Par Chantal Cleary | nov. 18, 2014
Les 11 organismes provinciaux et territoriaux de protection des enfants demandent une action concertée de la part des gouvernements pour diminuer le nombre d'enfants autochtones pris en charge par les services sociaux.

Le président du Conseil canadien des défenseurs des enfants et des jeunes (CCDEJ) affirme que « les enfants autochtones pris en charge vivent souvent en deçà du seuil de pauvreté, sont en moins bonne santé et moins bien éduqués que les autres jeunes Canadiens, et sont trop souvent victimes d'exploitation et de violence sexuelle ».

Des chiffres frappants

Les protecteurs font état de statistiques frappantes. Par exemple, au Manitoba, 87 % des quelque 10 300 enfants pris en charge au 31 mars dernier étaient d'origine autochtone. En Saskatchewan, on estime que ces enfants comptent pour 83 % des fois qu'un enfant est retiré de son domicile. En Alberta, les mineurs autochtones comptent pour environ 10 % des mineurs albertains, mais représentent 69 % des pris en charge. En Colombie-Britannique, ces enfants forment plus de la moitié des enfants en garde provinciale et sont 7,6 fois plus susceptibles d'être pris en charge.

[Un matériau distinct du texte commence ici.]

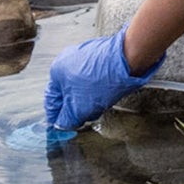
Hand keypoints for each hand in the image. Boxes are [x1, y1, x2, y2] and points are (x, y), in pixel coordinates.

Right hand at [44, 26, 164, 130]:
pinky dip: (101, 89)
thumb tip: (63, 125)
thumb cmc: (104, 77)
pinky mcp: (103, 57)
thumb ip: (68, 119)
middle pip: (69, 93)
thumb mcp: (80, 107)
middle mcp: (70, 60)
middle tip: (84, 118)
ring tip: (100, 105)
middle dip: (76, 108)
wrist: (131, 58)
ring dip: (90, 100)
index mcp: (57, 70)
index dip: (57, 117)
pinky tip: (109, 94)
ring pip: (84, 87)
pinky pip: (98, 78)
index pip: (52, 100)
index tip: (63, 127)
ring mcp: (87, 56)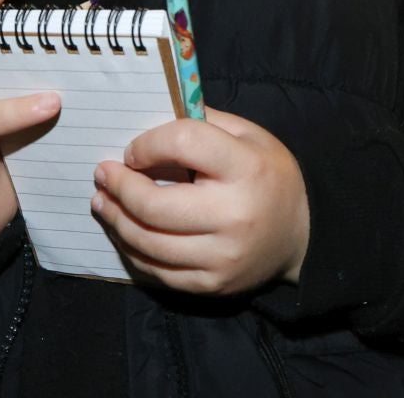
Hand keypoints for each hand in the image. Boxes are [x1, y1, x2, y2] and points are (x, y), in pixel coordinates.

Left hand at [91, 108, 309, 295]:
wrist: (301, 235)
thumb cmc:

« Nous constatons l'ampleur des difficultés causées au quotidien par les traumatismes intergénérationnels chez les peuples autochtones, et cela constitue une tragédie nationale », note le président du CCDEJ, Irwin Elman, qui est aussi l'intervenant provincial en faveur des enfants et des jeunes de l'Ontario.

Les deux provinces les plus populeuses du pays, l'Ontario et le Québec n'ont aucune statistique disponible sur l'origine ethnique des enfants pris en charge par leurs services sociaux.

Les 11 défenseurs provinciaux et territoriaux recommandent la création d'un poste de Commissaire national à l'enfance et d'un programme national de mesure du bien-être des enfants autochtones, notamment en matière d'éducation et de santé. Ils réclament aussi de former les enfants autochtones à leurs droits. Le CCDEJ souhaite aussi l'organisation d'une conférence spéciale des premiers ministres fédéral, provinciaux et territoriaux avec des responsables autochtones, conférence qui aboutirait à un rapport, puis à un plan national.

Le CCDEJ soutient avoir écrit au Conseil de la fédération en août « pour inciter les premiers ministres à réfléchir à la tragédie vécue par les enfants autochtones » pris en charge. Le Conseil indique qu'il n'a pas toujours pas reçu de réponse.